7. The computer readable storage medium of claim 6 wherein the value block has a width that is a function of the address/data width indicator and the unit indicator.

8. The computer readable storage medium of claim 6 wherein the unit indicator is selected from a byte unit, a half word unit, a word unit and a double word unit.

9. A processor, comprising:

circuitry to generate a compressed trace stream with a dynamic unit width indicator and a value block; and

a port to route the compressed trace stream.

10. The processor of claim 9 wherein the dynamic unit width indicator includes an address/data width indicator qualified by a fixed unit indicator.

11. The method of claim 10 wherein the value block has a width that is a function of the address/data width indicator and the unit indicator.

12. The method of claim 10 wherein the unit indicator is selected from a byte unit, a half word unit, a word unit and a double word unit.

13. The processor of claim 9 wherein the processor is embodied in hardware description language software.

14. The processor of claim 13 wherein the processor is embodied in one of Verilog hardware description language software and VHDL hardware description language software.

15. A system, comprising:

a processor to form a compressed trace stream with a dynamic unit width indicator and a value block; and

a probe to receive the compressed trace stream.

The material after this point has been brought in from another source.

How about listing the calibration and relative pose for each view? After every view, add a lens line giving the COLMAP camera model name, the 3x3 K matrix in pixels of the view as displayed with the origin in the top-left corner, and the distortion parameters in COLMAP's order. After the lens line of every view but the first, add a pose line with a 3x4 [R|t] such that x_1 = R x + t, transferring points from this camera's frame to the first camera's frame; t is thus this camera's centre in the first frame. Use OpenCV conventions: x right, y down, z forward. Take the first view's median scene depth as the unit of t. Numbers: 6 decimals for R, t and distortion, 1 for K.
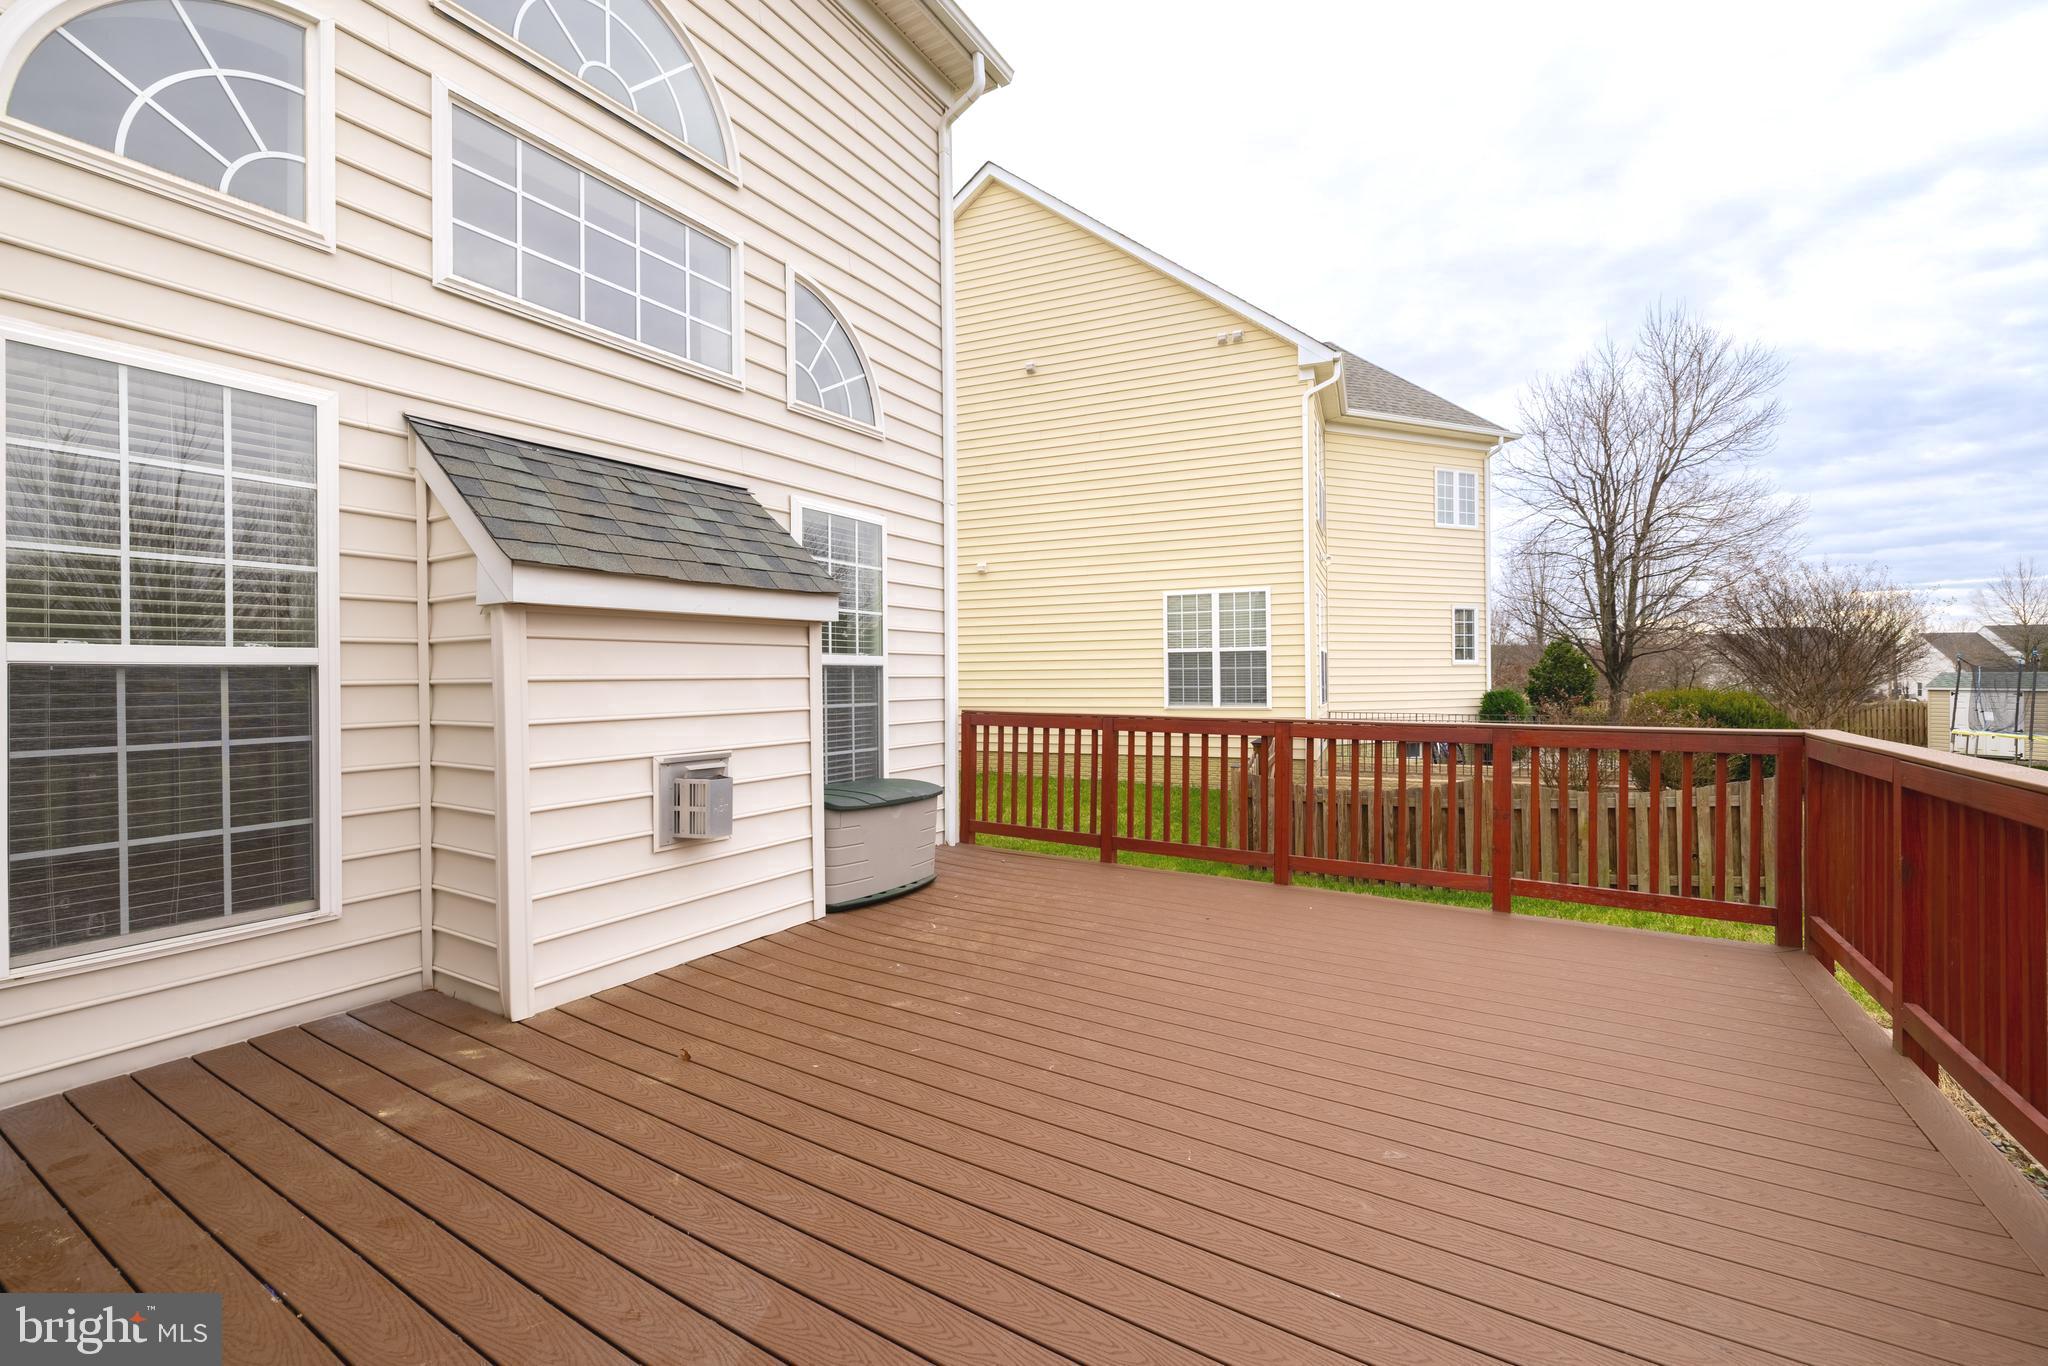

16. The system of claim 15 wherein the probe routes a trace on signal to the processor.

17. The system of claim 15 wherein the probe generates a stall signal for application to the processor.

18. The system of claim 15 further comprising a memory and memory control circuitry within the probe.

19. The system of claim 18 further comprising a probe interface block connected to the memory and memory control circuitry.

20. A probe, comprising:

a memory; and

an instruction trace control block to transform a fixed unit width trace stream to a compressed trace stream with a dynamic unit width indicator and value block.

21. The probe of claim 20 wherein the instruction trace control block processes a trace on signal.

22. The probe of claim 20 wherein the instruction trace control block generates a stall signal.

23. The probe of claim 20 further comprising a memory and memory control circuit connected to the instruction trace control block.